The Law amends regulations on the net assets of JSCs (save for credit organizations) to regulate in detail the JSC's actions in case its net assets fall below the amount of charter capital.
If the net assets of a JSC fall below the minimum charter capital based on the results of the second financial year and any subsequent financial year, the JSC must decide to liquidate itself within six months from the end of the respective financial year.
If the net assets of the JSC are below the amount of its charter capital (but are above the minimum charter capital):
  • Based on the results of the second financial year and any subsequent financial year, the JSC must decide on how to rectify this situation (the JSC's annual report must reflect this problem and contain suggestions for it rectification).
  • By more than 25% based on the results of the 3, 6, 9 or 12 months of the third financial year and any subsequent financial year:
    • the JSC must publish a notification (the Law sets out the requirements to its contents) on the fact of decrease in its net assets once a month for two months in the Bulletin; and
    • the creditors, whose claims arose before the publication of the notification, within 30 days after the last publication are entitled to request early performance of the JSC's obligations or, if early performance is impossible, request to terminate the obligations and seek compensation of losses (the Law lists cases when the court may reject such claims and sets the six month limitation period for such claims).

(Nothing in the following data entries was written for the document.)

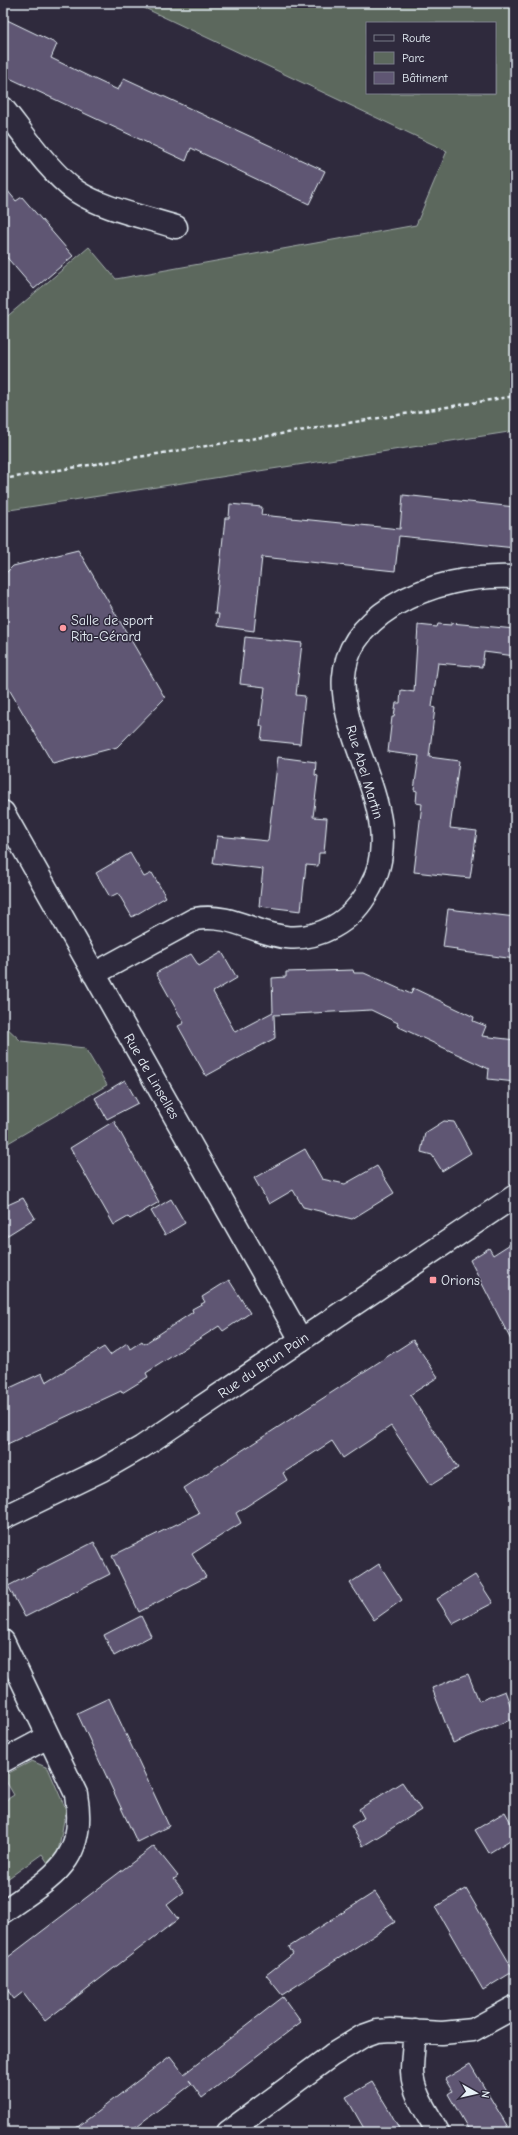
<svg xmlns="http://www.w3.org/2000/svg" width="518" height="2135" viewBox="0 0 518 2135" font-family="'Comic Neue',sans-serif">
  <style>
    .green { fill: #5c685d; stroke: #a2acaa; fill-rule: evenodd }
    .building { fill: #5f5673; stroke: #e8f1f8 }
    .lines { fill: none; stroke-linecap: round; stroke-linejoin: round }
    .street-casing { stroke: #e8f1f8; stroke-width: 25 }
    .secondary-casing { stroke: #e8f1f8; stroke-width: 25 }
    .path { stroke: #e8f1f8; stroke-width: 2.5; stroke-dasharray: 4 3; stroke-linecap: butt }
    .street { stroke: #2f2a3d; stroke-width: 22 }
    .secondary { stroke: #2f2a3d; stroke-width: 22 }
    .poi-dot { fill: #ff9aa2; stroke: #2f2a3d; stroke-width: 1.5 }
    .labels { text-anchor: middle; stroke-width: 3; stroke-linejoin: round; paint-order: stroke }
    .poi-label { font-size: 14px; fill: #e8f1f8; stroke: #2f2a3d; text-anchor: start }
    .street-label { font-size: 14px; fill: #e8f1f8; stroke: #2f2a3d }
  </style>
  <rect width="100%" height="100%" fill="#2f2a3d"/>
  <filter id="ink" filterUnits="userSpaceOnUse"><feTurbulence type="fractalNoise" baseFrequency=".025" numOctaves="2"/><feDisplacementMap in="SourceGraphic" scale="8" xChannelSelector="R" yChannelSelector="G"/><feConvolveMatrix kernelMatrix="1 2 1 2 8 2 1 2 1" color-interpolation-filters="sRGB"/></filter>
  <g filter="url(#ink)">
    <path class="green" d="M134 3H515V431L3 511V320L89 247 116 279 416 225 447 151ZM367 23H495V93H367Z
      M3 1024 21 1041 85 1048 107 1085 3 1146Z
      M32 1761 48 1768 66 1810 57 1857 48 1863 42 1854 3 1882V1802L14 1795 3 1776Z"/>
    <path class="building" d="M3 18 57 44 51 58 92 78 118 90 124 78 325 171 309 204 191 148 186 161 3 75Z
      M3 185 16 201 22 197 73 256 34 289 3 253Z
      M403 495 515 507V548L399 536 395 571 262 557 254 631 217 626 219 614H215L225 518H229L230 504 262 507 261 515 400 529Z
      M78 550 165 698 117 747 53 764 3 679V576L13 566Z
      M451 623 515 629V656L484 652 482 667 438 663 432 707 435 708 429 757 459 761 450 828 477 831 470 878 414 872 422 804 416 803 417 791 414 790 419 756 388 752 392 717H394L396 703H400L401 690 414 692 418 625 437 627 438 624 451 625Z
      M245 637 302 643 296 695 305 696 300 744 261 740 263 726H260L265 687 240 684Z
      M278 757 316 762 315 775 318 776 313 817 327 818 324 853H319L318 866 306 865 301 911 259 906 263 869 213 863 217 836 268 841Z
      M130 853 144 877 152 873 166 897 132 917 118 893 110 897 96 873Z
      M448 909 515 917V959L456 951 457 949 443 947Z
      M222 952 237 978 213 992 235 1032 273 1012 272 978 286 977V972L353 970 354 973H364L411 994 413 988 474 1017 473 1021 486 1026 482 1036 515 1040V1082L488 1079 489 1069 397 1026 398 1023 371 1010 274 1015 275 1038 206 1076 178 1026 184 1023 156 973 191 954 199 966Z
      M125 1080 138 1103 107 1119 95 1098Z
      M114 1121 159 1202 130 1219 128 1217 114 1225 70 1148Z
      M444 1121 454 1122 471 1153 442 1171 432 1155 421 1152 425 1133Z
      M305 1149 322 1179 345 1184 377 1166 394 1193 352 1219 303 1207 293 1190 269 1204 254 1178Z
      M23 1198 35 1218 3 1238V1207Z
      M171 1199 185 1223 165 1235 151 1211Z
      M515 1241V1348L470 1260 489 1248 493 1255Z
      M229 1280 250 1313 223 1331 219 1326 146 1373 148 1377 122 1393 121 1391 3 1446V1391L42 1373 46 1382 104 1347 110 1355 127 1343 130 1349 142 1341 144 1344 193 1312 192 1309 205 1302 202 1297Z
      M413 1340 438 1377 410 1395 458 1468 431 1485 391 1426 343 1458 332 1441 283 1473 287 1480 236 1513 241 1523 192 1554 206 1577 139 1612 112 1556 199 1513 184 1488Z
      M94 1542 110 1574 25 1617 8 1586Z
      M379 1564 402 1600 374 1620 350 1583Z
      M475 1575 493 1603 453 1624 437 1599Z
      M141 1616 151 1636 114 1656 104 1635Z
      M468 1674 479 1701 505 1691 515 1718 453 1743 432 1688Z
      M109 1698 169 1826 137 1842 77 1713Z
      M402 1782 421 1810 363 1846 351 1826 364 1818 359 1809Z
      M505 1812 515 1830V1837L489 1853 475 1830Z
      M154 1846 178 1876 174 1879 184 1892 167 1905 178 1919 45 2021 23 1992 14 1999 3 1984V1961Z
      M466 1889 514 1971 483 1990 435 1907Z
      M375 1892 395 1922 282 1995 266 1975 293 1954 289 1947Z
      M283 1997 301 2022 202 2098 189 2080 192 2084 129 2132H71L170 2056 184 2074Z
      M470 2064 494 2104 511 2132H470L448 2094 452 2091 445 2079Z
      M372 2082 389 2110 401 2132H366L346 2097Z"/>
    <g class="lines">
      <defs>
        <path id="street" d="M3 108C23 133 50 173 76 191 103 209 145 217 176 227
          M3 812 301 1340
          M94 974 195 919C246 910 275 958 333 927 350 918 361 905 370 888 424 792 269 684 393 606 429 584 473 575 515 577
          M3 1641 76 1794C88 1862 51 1877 3 1912
          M3 1761 48 1737
          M415 2031C414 2044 412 2058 412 2072 413 2094 428 2114 438 2132
          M228 2132 332 2055 363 2036 377 2031 391 2030 442 2033 473 2030 515 2007"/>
        <path id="secondary" d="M3 1518 102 1470 142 1447 515 1196"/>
      </defs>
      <use href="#street" class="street-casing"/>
      <use href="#secondary" class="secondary-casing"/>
      <path class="path" d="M3 479 515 396"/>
      <use href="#street" class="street"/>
      <use href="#secondary" class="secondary"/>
    </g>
  </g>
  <g class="poi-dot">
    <circle cx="63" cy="628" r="4"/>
    <rect x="429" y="1276" width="8" height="8" rx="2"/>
  </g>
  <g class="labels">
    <g class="poi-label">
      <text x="71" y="625">Salle de sport<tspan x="71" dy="16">Rita-Gérard</tspan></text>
      <text x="441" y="1285">Orions</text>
    </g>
    <g class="street-label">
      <text transform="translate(365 772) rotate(73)" y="5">Rue Abel Martin</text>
      <text transform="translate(152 1076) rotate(60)" y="5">Rue de Linselles</text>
      <text transform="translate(263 1365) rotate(-34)" y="5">Rue du Brun Pain</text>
    </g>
  </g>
  <rect width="518" height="2135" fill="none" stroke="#2f2a3d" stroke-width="16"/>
  <rect x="8" y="8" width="502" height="2119" fill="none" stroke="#e8f1f8" stroke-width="1.5" filter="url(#ink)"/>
  <rect x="366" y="22" width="130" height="72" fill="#2f2a3d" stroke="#797a88"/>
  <rect x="374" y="35" width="20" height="6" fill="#2f2a3d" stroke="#797a88"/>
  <text x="402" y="42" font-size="12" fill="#e8f1f8">Route</text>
  <rect x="374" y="52" width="20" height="12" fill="#5c685d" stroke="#797a88"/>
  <text x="402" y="62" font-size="12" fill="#e8f1f8">Parc</text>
  <rect x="374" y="72" width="20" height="12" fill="#5f5673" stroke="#797a88"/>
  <text x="402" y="82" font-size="12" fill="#e8f1f8">Bâtiment</text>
  <g transform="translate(476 2093) rotate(98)" stroke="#2f2a3d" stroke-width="3" paint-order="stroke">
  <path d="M0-3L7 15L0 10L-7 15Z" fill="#e8f1f8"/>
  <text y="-6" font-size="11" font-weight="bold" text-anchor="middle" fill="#e8f1f8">N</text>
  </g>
</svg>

  • Based on the results of the third financial year and any subsequent financial year, the JSC must (within six months from the end of the respective financial year) decide to either (i) decrease its charter capital to the amount of its net assets, or (ii) liquidate itself.

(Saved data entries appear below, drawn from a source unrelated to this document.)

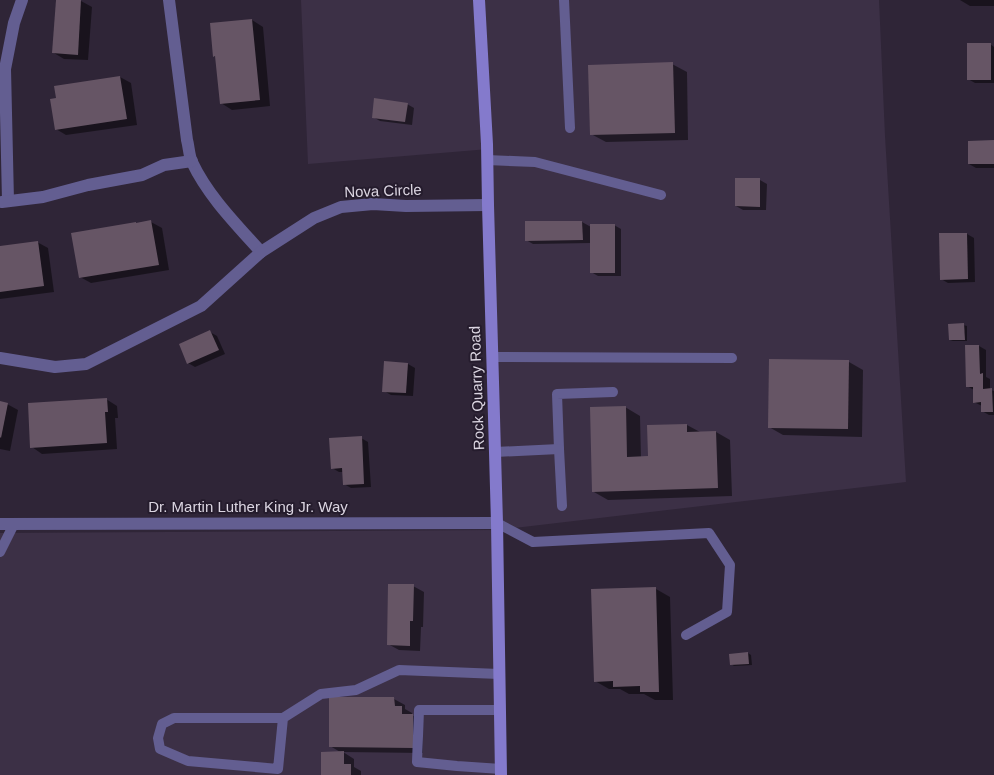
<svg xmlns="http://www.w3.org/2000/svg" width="994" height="775" font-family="Arial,sans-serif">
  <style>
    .built { fill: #3c3046 }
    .shadow { fill: #0007 }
    .building { fill: #665565 }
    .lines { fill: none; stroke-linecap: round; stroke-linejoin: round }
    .lane { stroke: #635e91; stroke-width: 10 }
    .street { stroke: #635e91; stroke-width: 12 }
    .secondary { stroke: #847acc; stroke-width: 12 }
    .labels { text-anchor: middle; stroke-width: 4; stroke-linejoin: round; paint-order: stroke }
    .street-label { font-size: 15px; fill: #dbd5e1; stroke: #251c2d }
  </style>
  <rect width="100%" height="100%" fill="#2f2537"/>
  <polygon class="built" points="301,0 879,0 885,136 906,482 497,530 503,775 0,775 0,533 497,530 489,149 308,164"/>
  <g class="shadow">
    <polygon points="57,0 81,1 92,7 88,60 64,59 54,53"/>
    <polygon points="960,0 994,0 994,6 970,6"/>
    <polygon points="252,20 263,27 270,106 232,110 221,103 216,57 214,56"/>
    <polygon points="990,44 994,47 994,83 975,83 968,79"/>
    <polygon points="672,64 687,72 688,140 606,142 591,134"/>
    <polygon points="120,77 131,83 137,125 66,135 56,129"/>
    <polygon points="407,104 414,108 412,125 380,121 373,117"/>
    <polygon points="994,142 994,168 976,168 969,164"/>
    <polygon points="760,180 767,184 766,210 743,210 736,206"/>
    <polygon points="151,222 162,228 169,270 91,283 80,277"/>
    <polygon points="582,222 591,227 614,225 621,229 621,276 598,276 591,272 591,243 533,244 526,240"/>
    <polygon points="967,234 974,238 975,282 948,283 941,279"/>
    <polygon points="37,242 48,248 54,292 0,299 0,247"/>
    <polygon points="963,325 967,326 967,341 953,341 950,340"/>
    <polygon points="210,332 217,336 225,354 195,367 188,363"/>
    <polygon points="967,346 979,346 986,350 986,377 990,379 990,390 994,391 994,415 989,415 982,411 982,406 974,402 974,390 967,386"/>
    <polygon points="849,362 863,370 862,437 783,435 769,427"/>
    <polygon points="408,364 415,368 413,396 391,395 384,391"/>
    <polygon points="106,399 117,406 118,418 115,418 117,449 42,454 32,447"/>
    <polygon points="0,403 7,404 18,410 10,451 0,449"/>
    <polygon points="625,407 640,416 641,458 649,458 687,425 700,432 716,432 730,440 732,496 608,500 594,492"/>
    <polygon points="361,438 368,442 371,487 351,488 344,484 343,472 339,472 332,468"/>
    <polygon points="413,586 424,592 423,627 421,627 420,651 399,650 388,644"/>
    <polygon points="656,589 670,597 673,700 655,700 644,694 629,694 620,689 609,689 595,681"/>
    <polygon points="748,653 751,655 752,665 734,666 731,664"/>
    <polygon points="394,699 405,705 405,709 412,713 412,715 423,722 423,753 343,752 354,759 354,767 361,771 361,775 322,775 342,753 330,746"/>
  </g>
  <g class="building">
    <polygon points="56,0 81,0 78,55 52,53"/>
    <polygon points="252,19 260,100 220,104 215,56 213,57 210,23"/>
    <rect x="967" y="43" width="24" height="37"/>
    <polygon points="673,62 675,133 590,135 588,65"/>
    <polygon points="120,76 127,119 55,130 50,99 56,98 54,86"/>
    <polygon points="374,98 408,103 405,122 372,118"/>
    <polygon points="994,140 994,164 968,164 968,141"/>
    <polygon points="735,178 760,178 760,207 735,206"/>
    <polygon points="151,220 159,265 79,278 71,233 136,222 136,223"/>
    <polygon points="525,221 582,221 583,240 525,241"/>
    <rect x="590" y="224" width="25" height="49"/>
    <polygon points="939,233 967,233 968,279 940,280"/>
    <polygon points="38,241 44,286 0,292 0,246"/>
    <polygon points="964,323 965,340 949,340 948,324"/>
    <polygon points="210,330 219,350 187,364 179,344"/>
    <polygon points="965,345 979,345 980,374 983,373 983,389 992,388 993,412 981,412 981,402 973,403 973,387 966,387"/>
    <polygon points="769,359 849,360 848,429 768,428"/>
    <polygon points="384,361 408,363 406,393 382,392"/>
    <polygon points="107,398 108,412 105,412 107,443 30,448 28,403"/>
    <polygon points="0,401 8,403 1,438 0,437"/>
    <polygon points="626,406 627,457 648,456 647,425 687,424 687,432 716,431 718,488 592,492 590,407"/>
    <polygon points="362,436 364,484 343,485 342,468 331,469 329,438"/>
    <polygon points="388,584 414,584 413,621 410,621 410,646 387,645"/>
    <polygon points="656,587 659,692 640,692 640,686 613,687 613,681 594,682 591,589"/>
    <polygon points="748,652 749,664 730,665 729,654"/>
    <polygon points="329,697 394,697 395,706 402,706 402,714 413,714 413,748 329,747"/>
    <polygon points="344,751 344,764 351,764 351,775 321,775 321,752"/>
  </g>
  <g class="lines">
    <g class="lane">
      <polyline points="564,0 570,128"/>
      <polyline points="487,160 535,162 661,195"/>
      <polyline points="492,357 732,358"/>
      <polyline points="559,449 557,394 613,392"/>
      <polyline points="495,452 559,449 562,506"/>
      <polyline points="497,523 533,542 709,533 730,565 727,612 686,635"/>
      <polyline points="0,552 14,524"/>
      <polyline points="500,710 419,710 417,762 457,766 501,769"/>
      <polyline points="283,718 278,769 188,761 160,749 158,738 162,724 174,718 283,718 321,694 356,690 399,670 499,674"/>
    </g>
    <g class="street">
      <path d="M169 0 187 140C189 147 189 156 192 162 208 196 236 224 261 252"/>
      <polyline points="8,201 5,69 14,23 22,0"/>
      <polyline points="2,202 43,197 88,185 142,175 164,165 192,161"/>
      <polyline points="0,358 55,367 86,364 201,306 261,252 314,218 341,207 373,204 406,206 488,205"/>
      <polyline points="0,524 497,523"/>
    </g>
    <polyline class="secondary" points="479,0 487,144 488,205 497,523 501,775"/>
  </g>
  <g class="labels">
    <g class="street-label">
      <text transform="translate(383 191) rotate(-2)" y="5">Nova Circle</text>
      <text transform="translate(477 388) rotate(-92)" y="5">Rock Quarry Road</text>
      <text x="248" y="512">Dr. Martin Luther King Jr. Way</text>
    </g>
  </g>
</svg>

If the JSC fails to perform on time its obligations described in the second and third bullets above, as well as its obligations described above for cases when the JSC's net assets fall below the minimum charter capital, (i) the creditors are entitled to request early performance of the JSC's obligations or, if early performance is impossible, to claim for termination of the obligations and compensation of losses; and (ii) the state authorities may claim for the JSC's liquidation.

Bonds

As a general rule, the nominal value of all bonds of a company must not exceed the amount of its charter capital and/or the amount of security provided to the company by third persons for these purposes. In the absence of security, the company may issue bonds no earlier than the third year of its operation and provided that the annual financial statements for two full financial years were duly approved. The Law extends the list of cases when the above restrictions do not apply and includes in it the following bonds and issuers:
  • Legal entities whose issued securities are listed on a stock exchange.
  • Legal entities and/or bonds having a credit rating (established by one of the rating agencies accredited by the Ministry of Finance), which is no less than the rating set out by the Federal Service for Financial Markets.

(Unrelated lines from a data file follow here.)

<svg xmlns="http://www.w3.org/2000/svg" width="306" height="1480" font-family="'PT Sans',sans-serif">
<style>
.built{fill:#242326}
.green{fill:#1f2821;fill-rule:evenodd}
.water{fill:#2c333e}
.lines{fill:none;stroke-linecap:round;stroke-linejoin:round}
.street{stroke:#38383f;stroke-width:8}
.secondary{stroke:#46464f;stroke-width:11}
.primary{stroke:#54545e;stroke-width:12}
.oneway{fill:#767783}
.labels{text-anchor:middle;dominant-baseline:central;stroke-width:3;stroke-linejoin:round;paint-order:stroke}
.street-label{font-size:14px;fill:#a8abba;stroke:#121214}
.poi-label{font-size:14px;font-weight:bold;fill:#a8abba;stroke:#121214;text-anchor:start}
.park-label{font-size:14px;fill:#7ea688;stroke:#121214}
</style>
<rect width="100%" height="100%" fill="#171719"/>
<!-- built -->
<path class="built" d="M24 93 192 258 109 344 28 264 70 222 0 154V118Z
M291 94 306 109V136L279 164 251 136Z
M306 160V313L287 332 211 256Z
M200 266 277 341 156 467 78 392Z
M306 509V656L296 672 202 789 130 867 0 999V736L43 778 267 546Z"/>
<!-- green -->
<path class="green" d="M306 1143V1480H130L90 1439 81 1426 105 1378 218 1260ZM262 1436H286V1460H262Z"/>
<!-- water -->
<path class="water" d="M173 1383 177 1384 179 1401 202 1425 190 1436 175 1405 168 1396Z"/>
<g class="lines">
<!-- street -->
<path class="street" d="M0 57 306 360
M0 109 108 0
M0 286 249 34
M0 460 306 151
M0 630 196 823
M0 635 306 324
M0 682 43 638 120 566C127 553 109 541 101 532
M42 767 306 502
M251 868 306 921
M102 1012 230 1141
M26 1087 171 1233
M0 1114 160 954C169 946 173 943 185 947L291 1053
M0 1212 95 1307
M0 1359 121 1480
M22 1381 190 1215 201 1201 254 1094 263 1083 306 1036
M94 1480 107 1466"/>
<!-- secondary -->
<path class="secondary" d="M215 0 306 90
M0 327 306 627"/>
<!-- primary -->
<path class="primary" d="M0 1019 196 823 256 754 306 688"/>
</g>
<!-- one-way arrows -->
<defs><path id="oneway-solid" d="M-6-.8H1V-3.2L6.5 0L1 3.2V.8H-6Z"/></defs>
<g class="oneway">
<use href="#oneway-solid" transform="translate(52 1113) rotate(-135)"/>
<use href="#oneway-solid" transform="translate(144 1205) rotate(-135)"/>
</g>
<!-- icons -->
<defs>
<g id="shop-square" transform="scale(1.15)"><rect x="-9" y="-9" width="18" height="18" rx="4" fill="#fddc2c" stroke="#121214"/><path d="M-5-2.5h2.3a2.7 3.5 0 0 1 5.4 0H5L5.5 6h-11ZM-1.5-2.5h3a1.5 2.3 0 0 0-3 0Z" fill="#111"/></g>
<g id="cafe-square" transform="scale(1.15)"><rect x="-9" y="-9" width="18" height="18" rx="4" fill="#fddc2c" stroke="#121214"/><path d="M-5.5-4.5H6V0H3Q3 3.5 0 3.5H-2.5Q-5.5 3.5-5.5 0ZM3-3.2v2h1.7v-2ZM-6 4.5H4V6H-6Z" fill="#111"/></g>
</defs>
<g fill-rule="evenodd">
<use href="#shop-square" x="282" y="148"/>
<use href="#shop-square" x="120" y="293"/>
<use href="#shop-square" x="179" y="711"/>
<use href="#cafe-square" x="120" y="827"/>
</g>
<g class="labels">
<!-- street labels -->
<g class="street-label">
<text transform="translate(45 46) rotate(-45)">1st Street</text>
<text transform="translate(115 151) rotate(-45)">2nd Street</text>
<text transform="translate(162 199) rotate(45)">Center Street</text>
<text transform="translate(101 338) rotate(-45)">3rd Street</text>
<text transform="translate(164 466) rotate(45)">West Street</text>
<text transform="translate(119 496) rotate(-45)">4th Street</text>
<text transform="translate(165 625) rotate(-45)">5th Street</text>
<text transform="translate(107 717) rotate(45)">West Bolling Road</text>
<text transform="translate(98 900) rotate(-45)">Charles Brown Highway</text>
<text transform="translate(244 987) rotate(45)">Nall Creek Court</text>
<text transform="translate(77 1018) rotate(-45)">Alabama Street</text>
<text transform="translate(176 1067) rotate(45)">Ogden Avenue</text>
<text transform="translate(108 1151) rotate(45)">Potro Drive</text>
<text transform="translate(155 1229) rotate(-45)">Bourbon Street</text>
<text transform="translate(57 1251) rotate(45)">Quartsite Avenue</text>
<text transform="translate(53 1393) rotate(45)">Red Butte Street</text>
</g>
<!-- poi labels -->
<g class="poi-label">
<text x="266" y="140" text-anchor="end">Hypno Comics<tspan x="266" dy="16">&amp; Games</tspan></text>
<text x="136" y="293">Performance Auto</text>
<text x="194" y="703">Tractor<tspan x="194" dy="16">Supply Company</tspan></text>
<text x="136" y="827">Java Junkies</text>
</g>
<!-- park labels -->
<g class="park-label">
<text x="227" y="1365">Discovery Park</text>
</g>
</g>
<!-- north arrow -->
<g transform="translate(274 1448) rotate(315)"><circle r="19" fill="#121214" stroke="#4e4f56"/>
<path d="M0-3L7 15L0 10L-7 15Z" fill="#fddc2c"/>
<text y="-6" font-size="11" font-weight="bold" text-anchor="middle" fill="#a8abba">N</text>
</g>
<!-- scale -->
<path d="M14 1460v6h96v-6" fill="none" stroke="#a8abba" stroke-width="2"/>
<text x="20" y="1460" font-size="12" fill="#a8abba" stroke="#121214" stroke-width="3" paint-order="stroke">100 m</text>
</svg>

  • Bonds designed for qualified investors (e.g., banks, investment funds, insurance companies, brokers).
The Law also introduces requirements for guarantors of bonds under surety agreements. In particular, it provides that bonds may be guaranteed only by:
  • Commercial organizations the net assets of which are not less than the surety amount.
  • State corporations (e.g., Rosatom, Olimpstroy), or state companies (e.g., Avtodor) (unless prohibited by law).
  • International financial organizations (currently, Eurasian Development Bank, European Bank of Reconstruction and Development, and the International Financial Corporation).
The Law also states that the surety agreement may not only provide for joint liability of the guarantor and the issuer for the issuer's failure to perform its obligations, but also the surety term, which must exceed the term of the secured obligation by at least one year.

Corporate Governance

The Law substantially reduced the term for preparing minutes of the general shareholders' meeting and minutes on the voting results from 15 days to 3 working days.